Fdi ha atteso una telefonata che potesse sancire un accordo, ma da piazza Castello non si è fatto sentire nessuno. “L’appello ora è al centrodestra e a Forza Italia che stanno ancora col Pd e vogliono tradire il proprio elettorato”. Gli ex An correranno con Raffaele Barbato candidato sindaco che forse verrà affiancato anche da una civica. “Il nome da noi proposto era quello di Espedito Marletta – le parole dello stesso Barbato – in un progetto per il quale abbiamo dato l’anima”. Poi ci va giù duro con l’opposizione consiliare, con coloro che hanno presentato le dimissioni al Prefetto: “Non hanno presentato un solo emendamento al Bilancio. Se vedo un reato lo vado a denunciare non lo sbatto in prima pagina. Facevano le manifestazioni contro il voto di scambio mentre noi eravamo in Regione con Lettieri per non perdere i fondi del PIU Europa: questo perchè noi amiamo Acerra. Si fa politica per la città e non per la fortuna di qualche partito. Hanno messo i paletti per stare in coalizione, i ticket”.
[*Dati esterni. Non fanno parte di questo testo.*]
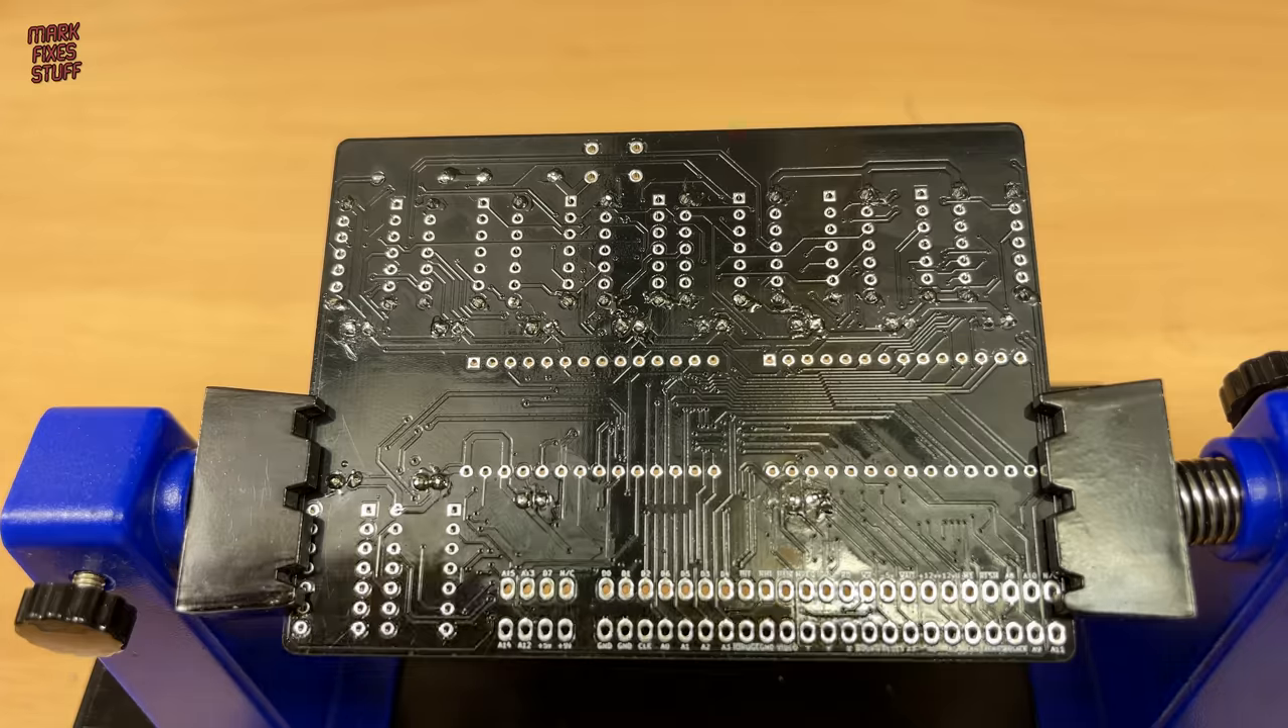After removing the tape, I just have one gazillion pins left to solder.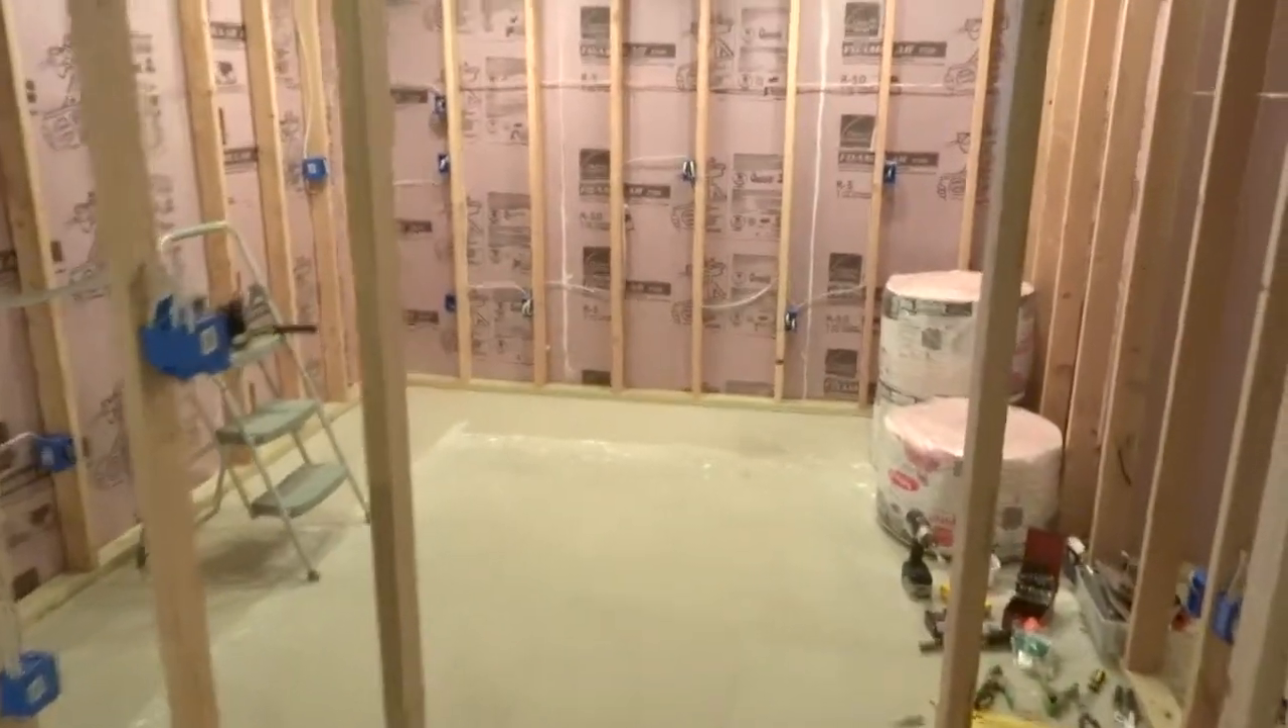So I thought I'd give this overview before I put in the insulation so I can show the wiring and the lights and all the details.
Nella lista di Fdi ci saranno il segretario del partito Mimmo Camposano ed Elisa Barbetta, figlia dello storico governatore della Misericordia Franco. Fratelli d’Italia è stato tra i promotori della piattaforma politica ‘Oltre’ che ha scelto la Montesarchio come candidato sindaco. Il non voler rinunciare al simbolo del Pd era stato uno dei motivi che aveva portato la sinistra (Rifondazione in particolare) a non sedersi più ai tavoli politici. “Ringrazio tre persone che in questi mesi ci hanno dato molto politicamente e personalmente – l’analisi di Camposano – cioè gli ex sindaci Verone, Riemma e Marletta, che conoscono il territorio fino la midollo, conoscono le cose positive e quelle negative, ma che ci mettono sentimento nell’affrontare i problemi. Ci hanno detto che il percorso intrapreso era molto difficile. Quelle perplessità e quelle remore sono l’esempio di chi fa politica nell’esclusivo interesse della propria città. Noi siamo una comunità politica che discute e che decide liberamente il proprio futuro. Con tutti. Non siamo la lista di nessuno. Per questo non siamo né col ‘sindaco che puoi chiamare per nome’ né con chi non mette al centro del proprio progetto questa città e che non rinuncia ai propri vantaggi”. “Questo è un nuovo inizio – ha detto Stefania Casoria, componente della commissione regionale Pari Opportunità – abbiamo lottato per un progetto nel quale siamo stati protagonisti mettendo Acerra al centro. Il nostro sacrificio non è stato capito”.